In our study, the positivity bias was observed in the majority of participants regardless of their level of depression or anxiety. However, the temporal distortion in memory tended to be greater in depressed and anxious people. In addition, the more depressed people were, the better they reported sleeping, and the more anxious they were, the more likely they were to report being less sad, less fearful, less angry and less anxious than they actually were during the first lockdown. Thus, the positivity bias that affects memory for time would tend to be greater in people with depressive and anxious symptoms. In sum, post-pandemic depression and anxiety tended to exacerbate distortions in the memory representations of time, of affects and of contextual factors.
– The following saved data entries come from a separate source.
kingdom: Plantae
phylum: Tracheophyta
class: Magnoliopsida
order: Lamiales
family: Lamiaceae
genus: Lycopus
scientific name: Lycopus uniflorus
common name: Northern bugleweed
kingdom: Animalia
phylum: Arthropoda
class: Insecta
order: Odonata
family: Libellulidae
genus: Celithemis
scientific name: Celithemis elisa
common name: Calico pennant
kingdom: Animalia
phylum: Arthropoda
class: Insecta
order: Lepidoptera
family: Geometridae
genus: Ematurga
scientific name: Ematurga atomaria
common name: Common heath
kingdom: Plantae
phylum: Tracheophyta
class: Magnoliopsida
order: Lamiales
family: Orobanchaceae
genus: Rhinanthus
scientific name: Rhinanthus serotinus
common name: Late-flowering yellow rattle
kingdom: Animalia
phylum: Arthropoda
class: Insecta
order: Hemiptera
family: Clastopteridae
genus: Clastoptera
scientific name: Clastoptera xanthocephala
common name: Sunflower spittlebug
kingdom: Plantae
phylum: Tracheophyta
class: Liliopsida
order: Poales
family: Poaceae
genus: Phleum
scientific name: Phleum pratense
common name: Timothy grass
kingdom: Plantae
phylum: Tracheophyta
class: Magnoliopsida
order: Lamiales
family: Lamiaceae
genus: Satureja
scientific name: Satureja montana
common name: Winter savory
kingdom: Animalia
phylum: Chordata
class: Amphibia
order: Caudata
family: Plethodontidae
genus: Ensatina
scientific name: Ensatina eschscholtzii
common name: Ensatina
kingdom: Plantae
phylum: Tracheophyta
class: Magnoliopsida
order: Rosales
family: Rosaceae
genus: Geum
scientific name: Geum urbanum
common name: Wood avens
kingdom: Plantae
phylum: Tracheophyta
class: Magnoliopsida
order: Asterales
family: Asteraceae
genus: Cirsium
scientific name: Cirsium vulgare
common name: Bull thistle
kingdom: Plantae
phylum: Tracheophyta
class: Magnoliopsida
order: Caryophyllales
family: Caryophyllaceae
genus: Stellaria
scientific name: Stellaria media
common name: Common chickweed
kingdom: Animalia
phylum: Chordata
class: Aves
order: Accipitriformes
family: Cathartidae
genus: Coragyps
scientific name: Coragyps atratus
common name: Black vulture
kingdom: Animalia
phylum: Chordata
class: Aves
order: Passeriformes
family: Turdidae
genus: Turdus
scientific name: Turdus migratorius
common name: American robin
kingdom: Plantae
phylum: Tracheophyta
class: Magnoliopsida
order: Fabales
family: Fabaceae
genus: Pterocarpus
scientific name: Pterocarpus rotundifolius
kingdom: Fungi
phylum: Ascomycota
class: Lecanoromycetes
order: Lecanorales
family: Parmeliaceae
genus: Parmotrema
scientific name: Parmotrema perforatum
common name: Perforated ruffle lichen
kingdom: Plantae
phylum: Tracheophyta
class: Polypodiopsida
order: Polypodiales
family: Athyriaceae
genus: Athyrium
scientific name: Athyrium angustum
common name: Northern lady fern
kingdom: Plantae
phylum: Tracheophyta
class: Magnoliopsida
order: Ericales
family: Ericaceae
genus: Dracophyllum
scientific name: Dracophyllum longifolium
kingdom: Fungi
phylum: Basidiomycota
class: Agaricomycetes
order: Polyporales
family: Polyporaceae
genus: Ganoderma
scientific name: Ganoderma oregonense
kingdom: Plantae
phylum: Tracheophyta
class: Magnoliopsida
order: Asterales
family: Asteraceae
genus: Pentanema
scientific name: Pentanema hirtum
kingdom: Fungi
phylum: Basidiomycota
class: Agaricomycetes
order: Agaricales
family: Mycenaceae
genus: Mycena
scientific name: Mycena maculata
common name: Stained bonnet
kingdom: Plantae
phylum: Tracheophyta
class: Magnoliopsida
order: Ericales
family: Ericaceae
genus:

In conclusion, our study shows that the COVID-19 pandemic has a long-lasting effect on the judgment of PoT by tending to induce a sensation of a slowing-down of time, which is itself related to the greater number of people suffering from depressive symptoms in the general population in France following the lockdown measures. However, 2 years after the beginning of the pandemic crisis, psychological processes of reconstruction in memory occurred, with the result that the past PoT experienced during the first lockdown was judged as having been faster than it actually was, especially among depressed and anxious people. This could be related to a positivity bias or forgetting in memory. Further studies are now needed to better investigate this phenomenon of PoT acceleration in long-term memory and the underlying mechanisms, a yet under-investigated field of research.
Our study confirms that PoT judgment is highly sensitive to changes in external and internal contexts (e.g., traumatic events, boredom, sadness, depression). It would therefore be useful in a clinical approach to construct a test based on time judgment, which is easy to collect regularly, and which would be a good way to detect an emerging psychological problem, such as depression. Our study also shows the long-term consequences of the government’s management of the Covid-19 pandemic, namely the installation of a chronic depressive state (expressed by a slowing down of time) in a significant part of the population, which nevertheless remains mild to moderate. However, this population must be treated now to avoid more severe depression. It is also not advisable to lock the population up again in the event of a new health crisis. Their psychological fragility, which has increased with the previous lockdowns, would no longer allow them to cope and could cause them to fall into a severe depression, which is difficult to treat.
Acknowledgments
We thank the participants who responded to our different surveys managed over a two-year period by the survey company Easy Panel.